• Vorgegebener Text:
*****
Mizuki lebt in Tokio, ist verheiratet und hat zwei Kinder. Dennoch will es ihr nicht recht gelingen, sich an die perfekten Ehefrauen um sie herum anzupassen, die schockiert sind, wenn sie ihr Kind tatsächlich ein paar Minuten zu spät aus dem Kindergarten abholt oder erwähnt, sich einen Bikini kaufen zu wollen. Ehemann Tatsu arbeitet viel zu viel und wenn er zuhause ist, beschäftigt er sich lieber mit seinem Handy als mit ihr. Als Mizuki dann eines Tages in einem Café Kiyoshi begegnet, muss sie sich fragen, was sie eigentlich vom Leben erwartet.

„Eine kurze Begegnung“ ist der Debütroman der Journalistin und Reiseschriftstellerin Emily Itami, die selbst in Tokyo aufwuchs und inzwischen in London lebt. Erzählt wird die Handlung aus Mizukis Perspektive in der Ich- und Gegenwartsform, was dem Ganzen eine gewisse Unmittelbarkeit verleiht und uns ihr Gefühlschaos besser nachvollziehen lässt. Die Geschichte geht dabei jedoch weit über eine klassische heimliche Affäre hinaus.
*****
• Ziel der Übung:
Schreibe den Text über den Roman beginnend mit „Mizuki lebt in“ und weiter bis einschließlich „vom Leben erwartet.“ noch einmal ab. Ersetze dabei „Café“ durch „Buchladen“. Die Daten stammen aus einer anderen Quelle als der Text.

• Vorliegende Daten:
*****
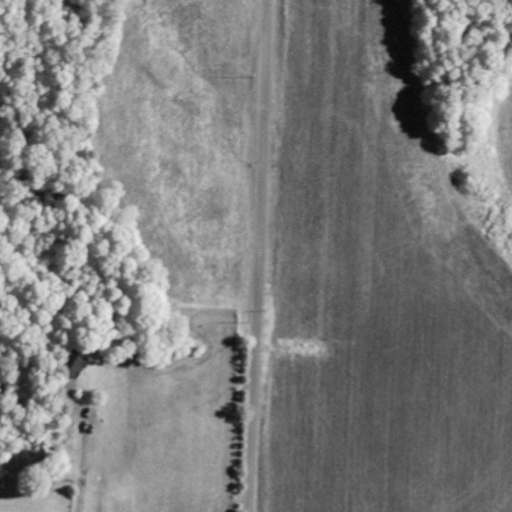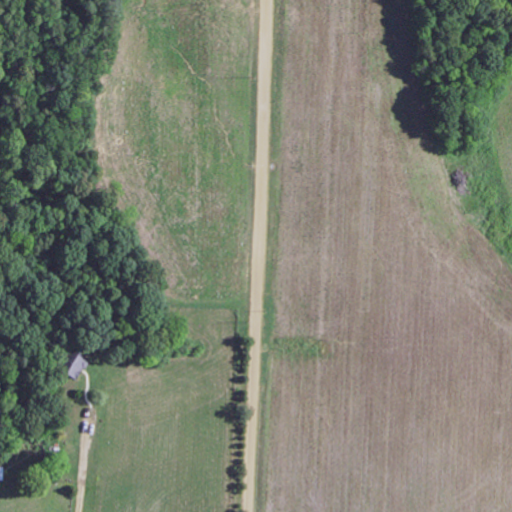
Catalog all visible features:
building: (70, 366)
*****
• Vollständige Antwort:
Mizuki lebt in Tokio, ist verheiratet und hat zwei Kinder. Dennoch will es ihr nicht recht gelingen, sich an die perfekten Ehefrauen um sie herum anzupassen, die schockiert sind, wenn sie ihr Kind tatsächlich ein paar Minuten zu spät aus dem Kindergarten abholt oder erwähnt, sich einen Bikini kaufen zu wollen. Ehemann Tatsu arbeitet viel zu viel und wenn er zuhause ist, beschäftigt er sich lieber mit seinem Handy als mit ihr. Als Mizuki dann eines Tages in einem Buchladen Kiyoshi begegnet, muss sie sich fragen, was sie eigentlich vom Leben erwartet.